As an alternative to war, Gandhi proposed an “international tribunal of co-option” to determine “which party is right.” Gandhi wrote that his letter “should be taken as a joint appeal to you and Signature Mussolini. I hope that he will take this, mutatis mutandis, as addressed to himself.”
Gandhi also notes that he appealed to “all British people to embrace my method of nonviolent resistance.” That appeal took the form of an open letter he published in July of the same year.To all British people”, in which he writes:
You will invite Hitler and Mussolini to take what you want from the countries you call property. Let them occupy your beautiful island full of beautiful buildings. You give all these things, but neither soul nor spirit. If these gentlemen choose to occupy your home, you will be evicting them. If they do not give you free access, you are allowing men, women, and children alike to be slaughtered, but you are refusing allegiance to them.
When Gandhi visited Britain that year, he found the viceroy of colonial India “dumbfounded” by these demands. In his biography of Indian leaders, Stanley Wolpert writes:“Unable to speak, he even refused to call for a ride to take the increasingly depressed Gandhi home.”
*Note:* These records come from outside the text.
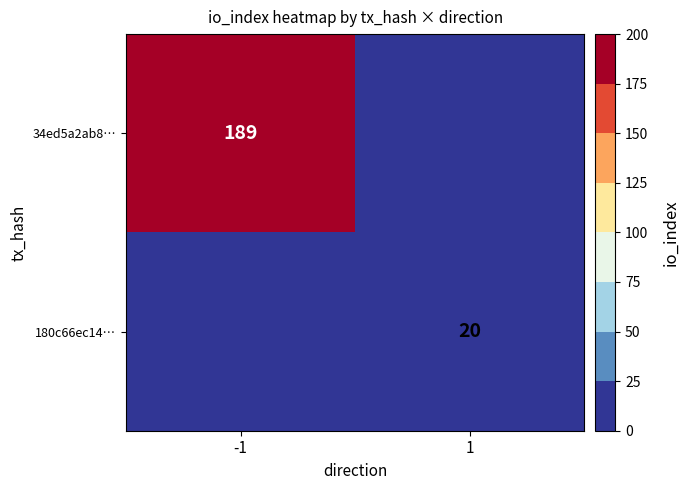

Is the value of 34ed5a2ab8… at -1 greater than the value of 180c66ec14… at 1?

Yes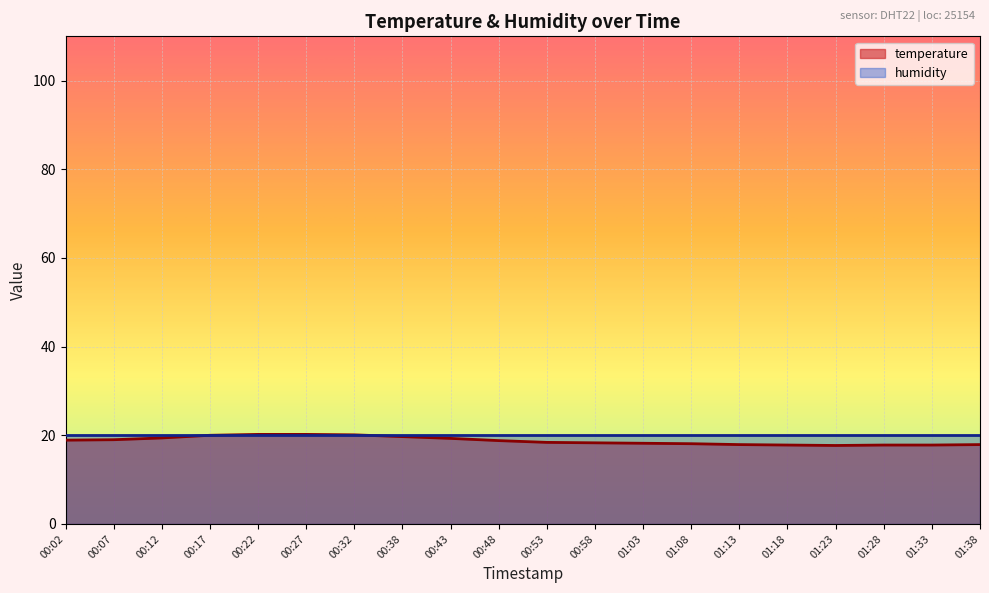

Does the chart display data point markers on the line(s)?

No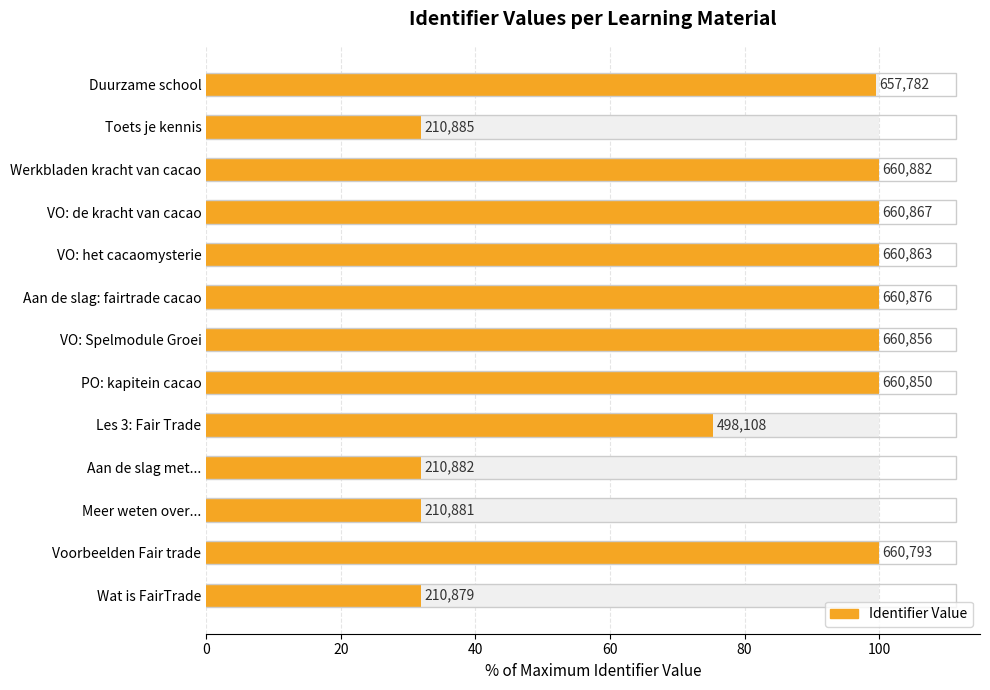

Count the number of data series in this chart.

1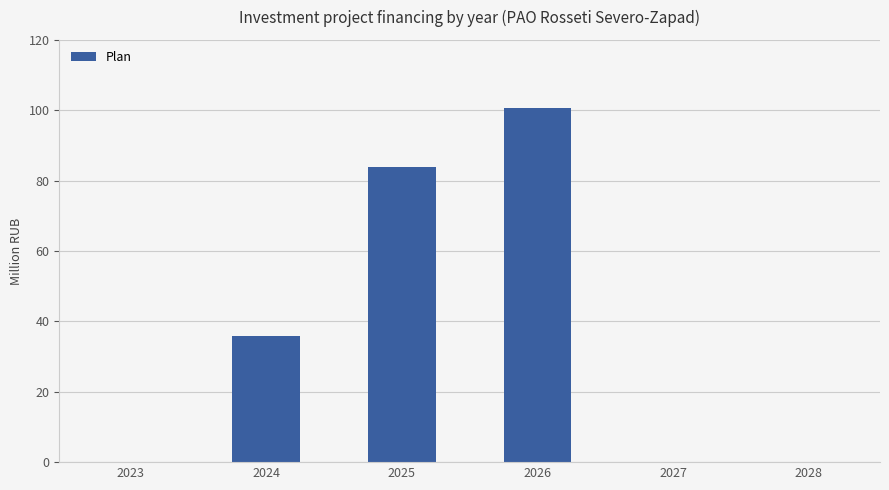

Which label corresponds to the largest value in the chart?

2026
Gandhi’s 1940 letter to Hitler was actually his second letter to the Nazi leader. first, A very short letter written in 1939one month before the unfortunate event occurred. Soviet non-aggression pactstrikes a conciliatory tone. Gandhi wrote that he resisted requests for letters from friends because “any letter from me would make me feel impudent,” and he urged Hitler to “prevent wars that might reduce humanity to a state of barbarism,” but concluded by saying, “If I have made a mistake in writing to you, I hope for your forgiveness.” But again, in this very short letter, Gandhi touts the “considerable success” of his nonviolent methods. “There’s no evidence.” Christian Science Monitor “This suggests that Hitler had ever responded to one of Gandhi’s letters.”
As the war inevitably escalated, Gandhi redoubled his efforts for India’s independence. “Quit India” The Open University began its movement in 1942, which “above all else united the people of India against British rule” and hastened its eventual end in 1947. While nonviolence never succeeded against the British Empire, other former colonies won independence through more traditional warlike methods. Still, Gandhi believed that nonviolent resistance could avert the horrors of World War II, but those of us without his full commitment to principles may have difficulty imagining how it could have succeeded against the Nazis, or how it could have appealed to their overall ruling ideology.
Note: An earlier version of this post appeared on our site in 2016.
Related content:
Mahatma Gandhi’s list of seven social sins. or tips to avoid living a bad life
The exchange of letters between Tolstoy and Gandhi: The search for tenderness, humility, and love between two thinkers (1909)
Hear Gandhi’s famous speech on the existence of God (1931)
Gandhi speaks in his first filmed interview (1947)
josh jones I’m a writer and musician based in Durham, North Carolina.